* DESCRIPTION OF THE TASK *
Exact reproductions of all the entries, please, and no pictures.

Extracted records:
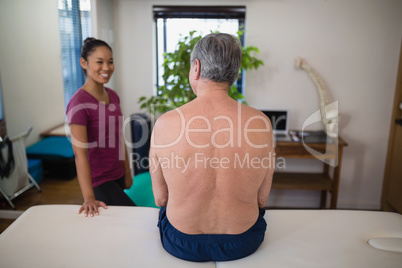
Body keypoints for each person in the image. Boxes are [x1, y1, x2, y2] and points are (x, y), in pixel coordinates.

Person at [150, 33, 275, 262]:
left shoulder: (165, 123)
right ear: (234, 74)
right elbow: (262, 200)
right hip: (243, 241)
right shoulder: (262, 124)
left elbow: (160, 199)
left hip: (181, 242)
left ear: (195, 67)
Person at [66, 38, 135, 217]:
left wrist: (127, 171)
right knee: (134, 217)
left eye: (110, 62)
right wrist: (88, 197)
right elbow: (80, 156)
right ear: (84, 63)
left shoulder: (113, 96)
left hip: (117, 174)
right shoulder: (78, 104)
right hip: (98, 181)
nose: (106, 68)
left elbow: (119, 137)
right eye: (99, 62)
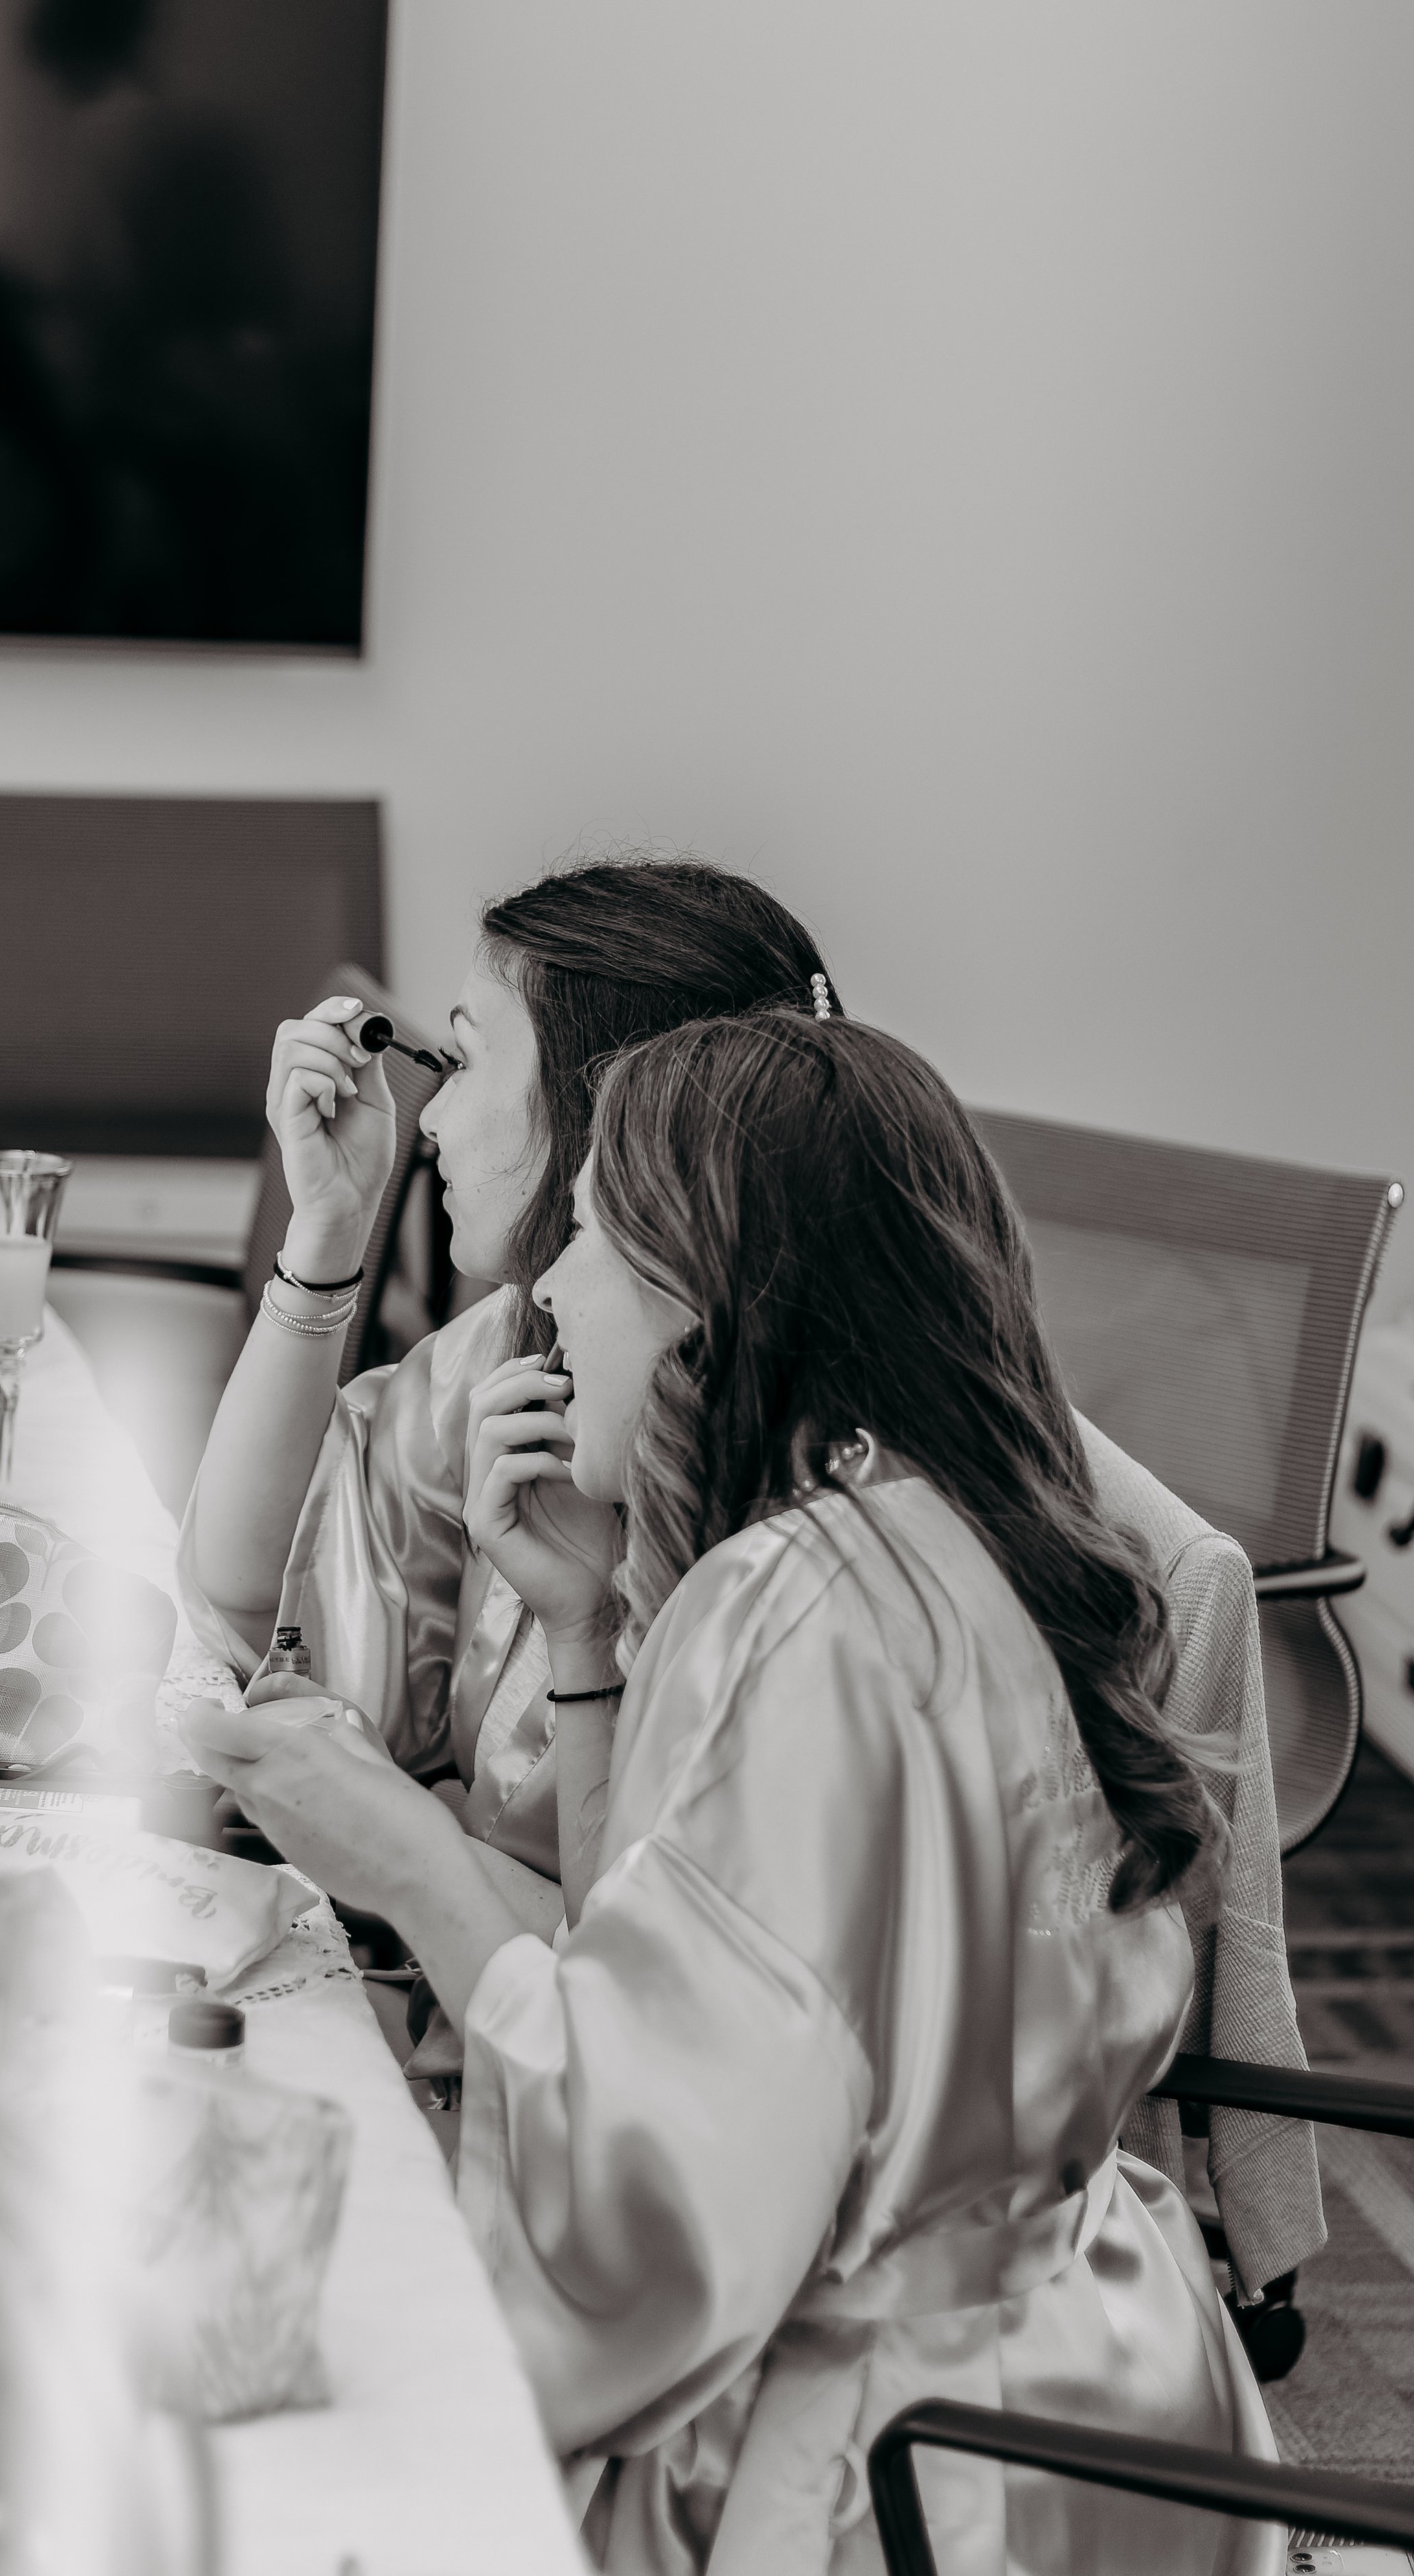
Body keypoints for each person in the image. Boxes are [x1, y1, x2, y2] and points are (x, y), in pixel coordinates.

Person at [182, 1006, 1279, 2576]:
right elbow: (697, 1985)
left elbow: (657, 2230)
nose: (549, 1290)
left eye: (597, 1243)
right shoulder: (939, 1532)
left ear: (708, 1294)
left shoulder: (793, 1614)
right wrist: (578, 1629)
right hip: (1105, 2386)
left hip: (885, 2482)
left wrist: (409, 1859)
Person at [182, 856, 832, 1934]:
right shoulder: (525, 1348)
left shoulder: (788, 1541)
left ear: (602, 1119)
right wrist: (329, 1236)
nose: (431, 1118)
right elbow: (255, 1597)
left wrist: (424, 1843)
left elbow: (665, 1990)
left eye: (465, 1062)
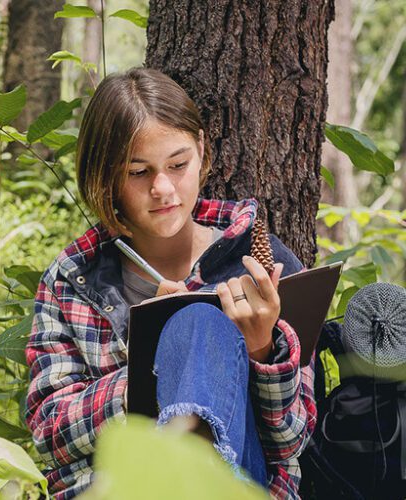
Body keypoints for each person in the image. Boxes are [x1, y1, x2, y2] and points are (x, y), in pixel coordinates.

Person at [24, 67, 317, 499]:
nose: (163, 188)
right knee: (189, 326)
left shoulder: (261, 264)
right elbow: (51, 432)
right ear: (107, 177)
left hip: (239, 486)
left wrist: (260, 349)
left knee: (198, 323)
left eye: (178, 165)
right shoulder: (73, 279)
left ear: (202, 152)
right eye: (138, 172)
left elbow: (292, 440)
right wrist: (152, 366)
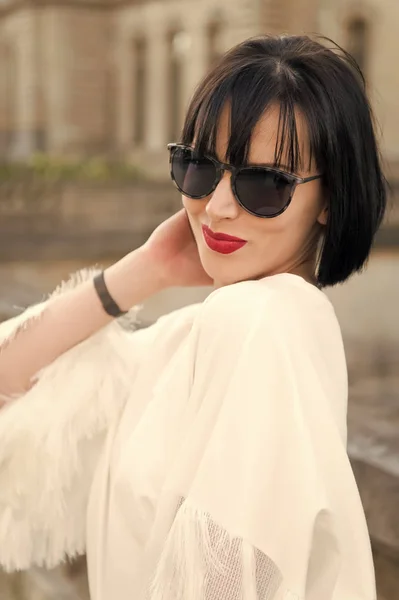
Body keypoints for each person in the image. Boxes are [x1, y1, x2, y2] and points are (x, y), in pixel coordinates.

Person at [0, 34, 386, 600]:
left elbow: (224, 581)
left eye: (265, 183)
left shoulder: (266, 322)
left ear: (330, 196)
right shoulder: (207, 333)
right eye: (200, 169)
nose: (219, 207)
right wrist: (146, 269)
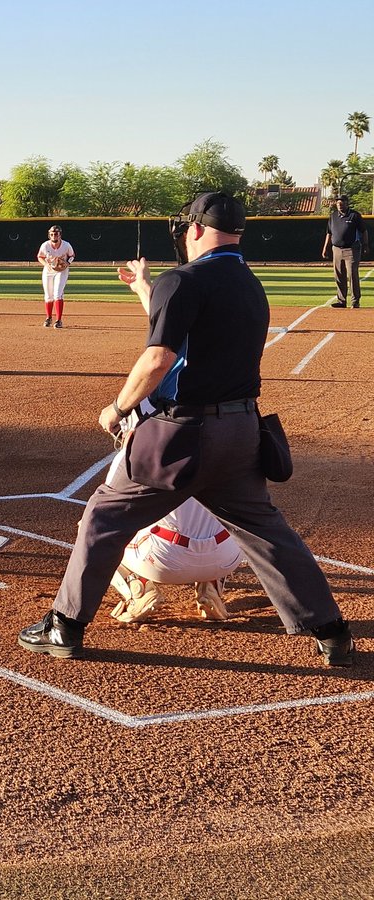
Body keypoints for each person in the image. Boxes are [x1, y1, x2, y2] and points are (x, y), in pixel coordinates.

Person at [18, 192, 355, 666]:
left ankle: (65, 626)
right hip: (241, 432)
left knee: (103, 517)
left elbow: (161, 357)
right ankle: (332, 630)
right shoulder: (250, 283)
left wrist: (118, 407)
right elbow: (195, 338)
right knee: (267, 532)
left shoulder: (184, 280)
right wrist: (146, 290)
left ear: (195, 229)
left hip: (184, 436)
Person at [100, 431, 244, 624]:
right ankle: (212, 587)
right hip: (226, 558)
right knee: (227, 524)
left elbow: (108, 513)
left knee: (94, 527)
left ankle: (139, 590)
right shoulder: (235, 446)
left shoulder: (140, 450)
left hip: (164, 561)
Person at [322, 195, 367, 308]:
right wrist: (325, 248)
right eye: (338, 204)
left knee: (352, 274)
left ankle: (355, 301)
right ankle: (342, 301)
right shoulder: (333, 216)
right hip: (336, 249)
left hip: (351, 249)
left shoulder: (354, 215)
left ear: (347, 203)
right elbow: (329, 233)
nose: (339, 206)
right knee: (339, 275)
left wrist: (365, 245)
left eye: (341, 204)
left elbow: (364, 231)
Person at [37, 225, 75, 327]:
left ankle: (58, 320)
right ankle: (48, 318)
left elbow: (72, 256)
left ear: (60, 235)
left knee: (57, 294)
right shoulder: (45, 245)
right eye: (52, 234)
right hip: (48, 270)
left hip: (62, 271)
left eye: (56, 234)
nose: (54, 236)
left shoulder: (66, 245)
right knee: (48, 296)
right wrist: (46, 264)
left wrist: (67, 263)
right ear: (49, 235)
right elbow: (40, 256)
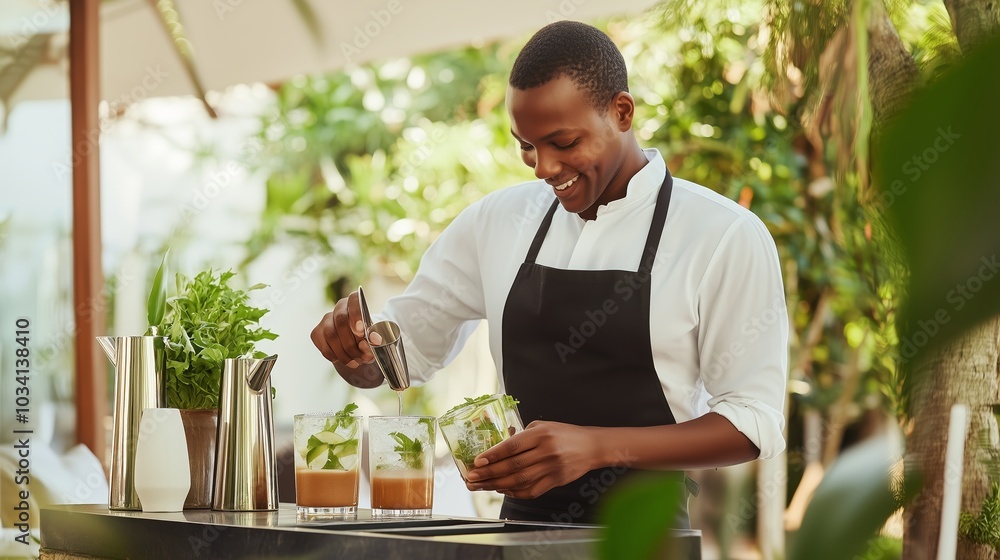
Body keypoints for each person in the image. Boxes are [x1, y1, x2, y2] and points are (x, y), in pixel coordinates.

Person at [311, 20, 787, 526]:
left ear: (621, 112)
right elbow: (406, 355)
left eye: (563, 142)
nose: (542, 167)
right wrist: (357, 351)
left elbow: (752, 422)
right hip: (518, 534)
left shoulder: (722, 234)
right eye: (526, 145)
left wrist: (596, 448)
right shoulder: (496, 221)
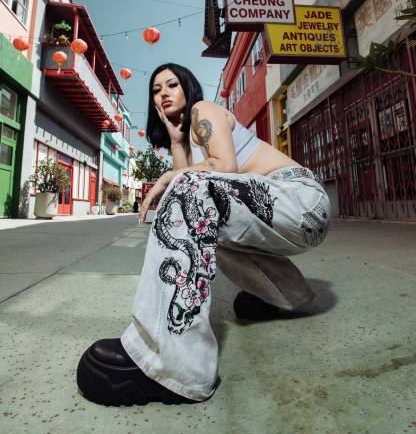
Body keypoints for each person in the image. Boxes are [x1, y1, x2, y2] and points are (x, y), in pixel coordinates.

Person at [77, 63, 330, 406]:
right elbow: (193, 193)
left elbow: (221, 168)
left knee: (187, 189)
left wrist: (168, 178)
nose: (163, 94)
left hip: (301, 198)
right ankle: (282, 294)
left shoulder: (203, 109)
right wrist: (175, 141)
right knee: (201, 223)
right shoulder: (188, 139)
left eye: (172, 85)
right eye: (156, 90)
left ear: (189, 87)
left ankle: (173, 364)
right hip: (291, 216)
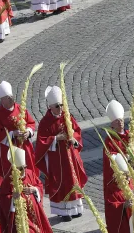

* OUTPUT *
Body keypoints for each person in the image. Boxes are [x1, y1, x2, y2] and points are (x, y), in pixel coordinates.

Person at [150, 33, 275, 262]:
left shoulder: (165, 123)
right ear: (234, 74)
right elbow: (262, 200)
right hip: (243, 241)
right shoulder: (262, 124)
left elbow: (160, 199)
left hip: (181, 242)
left ear: (195, 67)
Person at [66, 38, 135, 217]:
left wrist: (127, 171)
right knee: (134, 217)
left eye: (110, 62)
right wrist: (88, 197)
right elbow: (80, 156)
right ear: (84, 63)
left shoulder: (113, 96)
left hip: (117, 174)
right shoulder: (78, 104)
right hip: (98, 181)
nose: (106, 68)
left elbow: (119, 137)
right eye: (99, 62)
Body keypoints for each person in the image. Boxes are [x1, y1, x2, y2] and points are (x, y), in pixel coordinates.

Person at [182, 1006, 1279, 2576]:
right elbow: (697, 1985)
left elbow: (657, 2230)
nose: (549, 1290)
left eye: (597, 1243)
right shoulder: (939, 1532)
left ear: (708, 1294)
left shoulder: (793, 1614)
right wrist: (578, 1629)
right hip: (1105, 2386)
left hip: (885, 2482)
left wrist: (409, 1859)
Person at [182, 856, 832, 1934]:
right shoulder: (525, 1348)
left shoulder: (788, 1541)
left ear: (602, 1119)
right wrist: (329, 1236)
nose: (431, 1118)
right elbow: (255, 1597)
left wrist: (424, 1843)
left elbow: (665, 1990)
left eye: (465, 1062)
Body keypoints for each person in the image. Boxes are [x1, y1, x2, y2] and points are (x, y), in pixel coordinates.

Person at [24, 67, 317, 499]:
nose: (163, 188)
right knee: (189, 326)
left shoulder: (261, 264)
right elbow: (51, 432)
right ear: (107, 177)
left hip: (239, 486)
left wrist: (260, 349)
left knee: (198, 323)
left eye: (178, 165)
right shoulder: (73, 279)
left ear: (202, 152)
right eye: (138, 172)
left elbow: (292, 440)
right wrist: (152, 366)
Body keypoints for each person in the image. Boxes are [x1, y1, x2, y2] and points are (x, y), in pixel coordinates.

Person at [0, 34, 386, 600]:
left elbow: (224, 581)
left eye: (265, 183)
left shoulder: (266, 322)
left ear: (330, 196)
right shoulder: (207, 333)
right eye: (200, 169)
nose: (219, 207)
right wrist: (146, 269)
Body keypoints for each person in the image. Boxes are [x1, y1, x2, y2] and points are (x, y), in pixel coordinates.

Person at [18, 192, 355, 666]:
left ankle: (65, 626)
right hip: (241, 432)
left knee: (103, 517)
left elbow: (161, 357)
right ankle: (332, 630)
right shoulder: (250, 283)
left wrist: (118, 407)
right elbow: (195, 338)
right knee: (267, 532)
left shoulder: (184, 280)
right wrist: (146, 290)
left ear: (195, 229)
left hip: (184, 436)
Person at [100, 431, 244, 624]:
right ankle: (212, 587)
right hip: (226, 558)
right knee: (227, 524)
left elbow: (108, 513)
left knee: (94, 527)
left ankle: (139, 590)
right shoulder: (235, 446)
left shoulder: (140, 450)
left hip: (164, 561)
Person at [322, 195, 367, 308]:
right wrist: (325, 248)
right eye: (338, 204)
left knee: (352, 274)
left ankle: (355, 301)
right ankle: (342, 301)
right shoulder: (333, 216)
right hip: (336, 249)
left hip: (351, 249)
left shoulder: (354, 215)
left ear: (347, 203)
right elbow: (329, 233)
nose: (339, 206)
right knee: (339, 275)
left wrist: (365, 245)
left eye: (341, 204)
left elbow: (364, 231)
Person at [37, 225, 75, 327]:
left ankle: (58, 320)
right ankle: (48, 318)
left elbow: (72, 256)
left ear: (60, 235)
left knee: (57, 294)
right shoulder: (45, 245)
right eye: (52, 234)
right hip: (48, 270)
left hip: (62, 271)
left eye: (56, 234)
nose: (54, 236)
left shoulder: (66, 245)
right knee: (48, 296)
right wrist: (46, 264)
left wrist: (67, 263)
right ear: (49, 235)
right elbow: (40, 256)
Body keypoints for each person in the image. Boxes are [x1, y1, x2, y2] and points are (x, y), in pixel coordinates.

Person at [311, 20, 787, 526]:
left ear: (621, 112)
right elbow: (406, 355)
left eye: (563, 142)
nose: (542, 167)
right wrist: (357, 351)
left elbow: (752, 422)
right hip: (518, 534)
left shoulder: (722, 234)
right eye: (526, 145)
left wrist: (596, 448)
right shoulder: (496, 221)
Body keypoints for each person in the image. Boxes are [x1, y1, x2, y2] and points are (x, y), in pixel coordinates.

Person at [77, 63, 330, 406]:
right elbow: (193, 193)
left elbow: (221, 168)
left knee: (187, 189)
left wrist: (168, 178)
nose: (163, 94)
left hip: (301, 198)
right ankle: (282, 294)
left shoulder: (203, 109)
right wrist: (175, 141)
right knee: (201, 223)
right shoulder: (188, 139)
left eye: (172, 85)
right eye: (156, 90)
left ear: (189, 87)
left ankle: (173, 364)
right hip: (291, 216)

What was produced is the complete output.